Which triggers two thoughts: One is that, as summer approaches, I have fewer pockets, which is good because I’ve heard of people busted for things they forgot they jammed in a pocket when their hands became full.

The other is that Social Security and food stamps distribution is now staggered, and SS is available as a direct deposit. Back in the day, however, you’d see long lines at customer service once a month, with people cashing their checks so they could buy food.

At least in my neighborhoods, back in the day.

Betty (AMS) has been introducing Junior to the game of baseball, which is a dying sport, unfortunately, in part because kids aren’t just running around the neighborhood the way they used to be.

You can play catch with a friend, or monkey-in-the-middle with two, but you’ve got to assemble a crew to get anything approaching a decent sandlot ballgame going, even if you allow ghost runners and put a member of the batting team in as catcher. But everybody’s in after-school programs or at violin lessons or told to stay inside and be safe until the adults come home.

However, back when we all ran free, we all played baseball and so Hollywood fed our interest, and I don’t know how many movies Bub planning to list, but I’ll give him “Field of Dreams” and start my own list here.

Feel free to add to it in the comments.

(And not the crappy Disney remake — the real one! This one!)

(And, yes, she’s one of THOSE Corcorans)

13 thoughts on “CSotD: Tuesday’s World of Amusement

  1. Can’t beat Damn Yankees. Not only baseball but “Whatever Lola Wants. Lola Gets”

  2. Most baseball movies do nothing for me, but “A League of Their Own” I’ll watch anytime it’s on just to watch Tom Hanks and “Field of Dreams” for that ending, which tears me up every time.

  3. Even more worth exploring than baseball movies are the wonderful, sometimes transcendent , baseball novels, of which Shoeless Joe and The Natural are only the tip of the iceberg. I’d particularly recommend David Small’s Almost Famous and Nancy Willard’s Things Invisible To See.

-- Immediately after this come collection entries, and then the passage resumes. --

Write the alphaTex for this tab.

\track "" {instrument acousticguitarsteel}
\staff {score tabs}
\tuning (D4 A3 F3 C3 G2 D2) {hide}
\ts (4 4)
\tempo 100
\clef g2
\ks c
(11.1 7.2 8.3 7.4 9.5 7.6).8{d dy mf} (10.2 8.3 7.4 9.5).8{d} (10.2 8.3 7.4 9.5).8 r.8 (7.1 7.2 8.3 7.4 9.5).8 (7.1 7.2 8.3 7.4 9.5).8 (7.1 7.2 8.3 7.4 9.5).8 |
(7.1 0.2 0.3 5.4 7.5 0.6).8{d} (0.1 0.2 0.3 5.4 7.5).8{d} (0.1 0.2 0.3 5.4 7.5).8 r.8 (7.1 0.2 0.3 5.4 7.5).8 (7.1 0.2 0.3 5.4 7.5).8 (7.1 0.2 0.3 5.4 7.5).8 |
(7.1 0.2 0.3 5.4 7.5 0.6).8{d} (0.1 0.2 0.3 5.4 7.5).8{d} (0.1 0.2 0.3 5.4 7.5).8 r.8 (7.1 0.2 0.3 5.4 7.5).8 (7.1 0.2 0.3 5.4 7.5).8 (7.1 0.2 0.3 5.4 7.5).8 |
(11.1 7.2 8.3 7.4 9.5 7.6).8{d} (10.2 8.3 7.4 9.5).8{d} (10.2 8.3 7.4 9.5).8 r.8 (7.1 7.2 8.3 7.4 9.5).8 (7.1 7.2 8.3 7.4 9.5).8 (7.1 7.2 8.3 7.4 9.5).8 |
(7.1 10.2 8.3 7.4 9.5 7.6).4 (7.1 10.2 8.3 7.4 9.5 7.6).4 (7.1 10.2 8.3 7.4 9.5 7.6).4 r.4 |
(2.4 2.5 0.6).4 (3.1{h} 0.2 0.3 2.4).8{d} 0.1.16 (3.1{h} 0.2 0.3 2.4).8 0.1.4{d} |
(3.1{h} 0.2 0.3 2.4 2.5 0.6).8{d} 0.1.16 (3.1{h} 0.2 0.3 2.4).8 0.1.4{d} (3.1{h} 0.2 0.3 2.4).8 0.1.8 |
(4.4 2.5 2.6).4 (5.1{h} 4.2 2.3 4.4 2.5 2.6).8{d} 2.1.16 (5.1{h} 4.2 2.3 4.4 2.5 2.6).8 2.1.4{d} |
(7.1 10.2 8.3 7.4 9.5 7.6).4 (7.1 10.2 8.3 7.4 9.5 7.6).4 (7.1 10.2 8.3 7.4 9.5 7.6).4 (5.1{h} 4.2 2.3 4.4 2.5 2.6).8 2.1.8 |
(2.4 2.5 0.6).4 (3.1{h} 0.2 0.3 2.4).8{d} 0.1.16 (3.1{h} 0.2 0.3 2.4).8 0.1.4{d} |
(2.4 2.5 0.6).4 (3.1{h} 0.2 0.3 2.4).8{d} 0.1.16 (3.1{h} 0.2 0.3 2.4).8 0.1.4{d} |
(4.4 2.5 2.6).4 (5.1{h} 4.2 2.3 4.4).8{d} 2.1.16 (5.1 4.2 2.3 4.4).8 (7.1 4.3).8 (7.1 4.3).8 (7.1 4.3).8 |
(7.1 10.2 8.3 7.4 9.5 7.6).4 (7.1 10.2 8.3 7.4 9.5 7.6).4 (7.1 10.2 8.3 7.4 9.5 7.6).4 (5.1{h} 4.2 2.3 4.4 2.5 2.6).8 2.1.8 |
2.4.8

  4. Bub probably doesn’t want to watch “Bull Durham” with Junior right now. Possibly not even “Damn Yankees.” “Bad News Bears” might work.

  5. I’ll add Roogies Bump,a story about the mysterious appearance of a bump on a kid’s arm that enabled him to throw a baseball over 100mph.
    As for the sport in general, my city of 100,000 had 300 adult softball teams back in the 70’s. The city no longer offers any leagues at all. A couple dozen teams play in private Moose Lodge leagues with many of the players on more than one team on different nights. In the 80’s and 90’s I lived near a baseball field at the end of my street and never once saw kids playing there. Contrast that to the makeshift “sandlot” fields every vacant lot turned into during the 50’s and 60’s. Is Robert Putnam’s “Bowling Alone” at play?

  6. I echo the Damn Yankees support.

    As a native and continuing resident of our National Capital area, I love that play and movie as it takes place in Washington DC (with the late lamented Senators as the setting) and has nothing to do with politics or government!

    The protagonist lives in Chevy Chase! Real people, with nothing to do with the government have always lived and worked in the DC area.

    It as if every story about Vermont was about maple syrup. You might enjoy a story about Ben and Jerry now and then.

  7. “Bang the Drum Slowly” is based on one of a trilogy of stories (by Mark Harris) by Henry “Author” Wiggins. If you learned to love baseball “back then” they are worth finding for a read.

    “Rhubarb” is an entirely different take on a baseball movie.

    1. My mom was a high school classmate of Mark Harris. When he died, they scattered his ashes on the ball field where they used to play sandlot baseball. I met him once when we went to San Francisco. I was nine. My memory of the meeting is that his basset hound sidled up to the coffee table and enjoyed a Manhattan. Good author, good dog.

  8. Ultimately, Steve Martin’s ‘My Blue Heaven’ – the only movie of his I like – becomes about baseball. Also stars Rick Moranis and Joan Cusack.

  9. My grandfather served as technical advisor on The Winning Team. He played pro for many years. Sadly, I inherited none of his talent.